Exhibit probes post-Soviet life

Sasha Rudensky’s photography focuses on post-communist Russia and Eastern Europe. Photo courtesy of sasharudensky.com
Sasha Rudensky’s photography focuses on post-communist Russia and Eastern Europe. Photo courtesy of sasharudensky.com

Last week, the anthropology and sociology departments hosted Wesleyan Professor of Photography Sasha Rudensky. According to the departments’ press release, Rudensky’s art “focuses on post-communist Eastern Europe … [and] the loss and recasting of national character that has defined the region’s history for the last 20 years.”

History and place are central to Rudensky, who was born in 1979 in Moscow and lived there for 10 years before moving to America. Her memories of Moscow are Soviet-era memories, a Gorbachev-influenced Soviet era perhaps, but a Soviet era none the less. It is fitting, then, that Rudensky documents the upheaval and confusion of national identity, especially as she casts herself in a role of duality – of two radically different nations. She has been incredibly successful in her depiction of the new Russia and the post-Soviet East. Indeed, Olga Schvenko, the professor of sociology who introduced Rudensky at the talk, placed her in the “top 10” of photographers who are “changing the way we see Russia.”

For me, her works’ message was difficult to decipher – this may have been the point of the exhibit, which Rudensky says focuses on the question of “what does it mean to be Russian … the authentic Russian self,” something that has been cast into doubt during this period of political turmoil. I can accept that this ambiguity was a purposeful choice on the part of the artist. I find it frustrating, however, that Rudensky argues that in Russia “material things have replaced ideology” and then supports her argument by documenting a very narrow portion of Russian life – her images are of hyper-sexualized, incredibly powerful men or of almost always nude, sexually objectified women. Where are the other people? Where is the rest of Russia? Rudensky plays this narrative of material obsession, opulence and corruption with these two characters over and over again, interspersed with empty, desolate spaces. She claims to be offering a perspective on Russia that the Western world usually does not have access to, but I fail to see how this narrative differs from the one playing on our television screens. This summer, for example, Ukraine installed a new government that Russia refused to recognize. There were violent protests, an occupation by Russian forces and an ongoing struggle over the Crimean peninsula. The tragedies inherent to any conflict should be documented – and a battle over democracy and governance provides an excellent opportunity to photograph a broad spectrum of humanity and the space affected by a community, an opportunity that Rudensky avoided. Rudensky responds that she is not a “frontline photographer” but hopes that she injected some “observations about the current situation” in more subtle ways.
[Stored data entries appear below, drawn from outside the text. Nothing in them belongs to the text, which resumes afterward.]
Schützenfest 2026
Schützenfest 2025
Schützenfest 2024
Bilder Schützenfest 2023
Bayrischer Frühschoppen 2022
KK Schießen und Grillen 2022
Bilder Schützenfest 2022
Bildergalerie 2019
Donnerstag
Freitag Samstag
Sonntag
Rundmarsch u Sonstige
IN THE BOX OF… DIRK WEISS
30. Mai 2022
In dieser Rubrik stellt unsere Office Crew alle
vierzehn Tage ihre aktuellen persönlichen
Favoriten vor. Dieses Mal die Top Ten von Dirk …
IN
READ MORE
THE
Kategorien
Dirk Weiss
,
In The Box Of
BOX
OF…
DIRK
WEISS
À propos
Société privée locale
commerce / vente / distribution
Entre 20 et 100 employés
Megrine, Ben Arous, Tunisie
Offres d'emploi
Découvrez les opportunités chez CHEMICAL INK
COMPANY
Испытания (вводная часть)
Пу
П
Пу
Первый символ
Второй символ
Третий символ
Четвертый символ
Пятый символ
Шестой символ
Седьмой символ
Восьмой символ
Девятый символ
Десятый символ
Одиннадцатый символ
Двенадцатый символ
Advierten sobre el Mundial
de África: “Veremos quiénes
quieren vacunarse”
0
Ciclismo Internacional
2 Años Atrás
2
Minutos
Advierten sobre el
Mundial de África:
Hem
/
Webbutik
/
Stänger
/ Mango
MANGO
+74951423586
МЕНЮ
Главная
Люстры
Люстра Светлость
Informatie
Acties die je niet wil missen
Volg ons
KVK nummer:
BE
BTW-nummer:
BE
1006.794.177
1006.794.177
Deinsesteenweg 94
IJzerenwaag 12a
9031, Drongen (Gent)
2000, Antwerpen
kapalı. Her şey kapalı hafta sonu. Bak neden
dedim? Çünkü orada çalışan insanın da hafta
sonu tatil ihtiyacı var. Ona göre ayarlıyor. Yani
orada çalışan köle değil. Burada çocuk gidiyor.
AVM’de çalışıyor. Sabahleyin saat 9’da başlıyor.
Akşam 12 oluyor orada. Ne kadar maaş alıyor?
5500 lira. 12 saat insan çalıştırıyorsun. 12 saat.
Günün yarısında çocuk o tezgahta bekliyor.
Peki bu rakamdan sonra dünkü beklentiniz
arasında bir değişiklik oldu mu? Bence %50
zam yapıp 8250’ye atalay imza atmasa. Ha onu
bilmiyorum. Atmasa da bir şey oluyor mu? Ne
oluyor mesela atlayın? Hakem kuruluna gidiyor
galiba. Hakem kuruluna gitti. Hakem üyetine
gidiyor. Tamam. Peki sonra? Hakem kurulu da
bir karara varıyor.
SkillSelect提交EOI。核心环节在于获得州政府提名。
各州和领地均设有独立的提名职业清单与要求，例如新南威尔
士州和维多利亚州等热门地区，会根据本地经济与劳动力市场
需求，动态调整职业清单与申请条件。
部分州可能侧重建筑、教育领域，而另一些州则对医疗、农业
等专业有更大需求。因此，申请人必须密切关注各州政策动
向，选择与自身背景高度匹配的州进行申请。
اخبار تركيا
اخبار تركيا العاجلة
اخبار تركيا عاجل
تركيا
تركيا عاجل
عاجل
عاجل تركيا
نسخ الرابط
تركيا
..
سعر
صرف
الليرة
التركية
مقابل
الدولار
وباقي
It seems that there must be a more complex story to tell and more characters to portray – for example, the stories of the persecuted LGBTQ youth in Russia; certainly their story is one of identity and “new post-soviet Russia.” The people that Rudensky photographs seem flat, one dimensional and stereotyped. She even chooses to cast them in that light. Pointing out one woman wearing a robe in a disheveled bedroom, she explains that although the subject is an old elementary school friend, she chose to photograph her in an ambiguous way to allow for more mysterious narratives – she could be a “sex worker” or a “spy.”

More interesting to me is Rudensky’s earlier, undergraduate collection. Titled “Bathhouse,” the photographs are black and white, instead of color, and they have a grainier, natural feel, as compared to the more recent polished, plastic color photographs. Rudensky took photos of women “who were not wealthy” in a traditional Russian bathhouse. Management discouraged documentation of the patrons, so Rudensky was forced to sneak in a small camera under her bathrobe and photograph her subjects quickly. As a result the photographs have a striking dynamism, a sense of a moment happening in real time, a sense of life that is lost in her more recent photography. The subjects are unaware of the camera, the moments in the bathhouse are incredibly intimate and naked and we, the viewers, are privileged enough to be actually watching life unfold in a very genuine way.

In her most recent work, Rudensky has become obsessed with the idea of “the camera being present” in photography – she cites the film Man with a Movie Camera as her chief inspiration and expresses a fascination with how people act when they are actively being photographed by a “participatory” photographer. Rudensky points out that she does not “ever claim to be a truth teller … art is a subjective experience.” My review is probably a reflection of that “subjective experience,” but it seems to me that in her early photographs, Rudensky documented life and people in a potent combinatorial style of tenderness and exhilaration – danger, the fear of being caught, voyeurism, framed photographs that contained a genuine affection for their subjects. Personally, I think Rudensky came very close to that “truth telling” in her early work, and it is that kind of photography of which I would like to see more.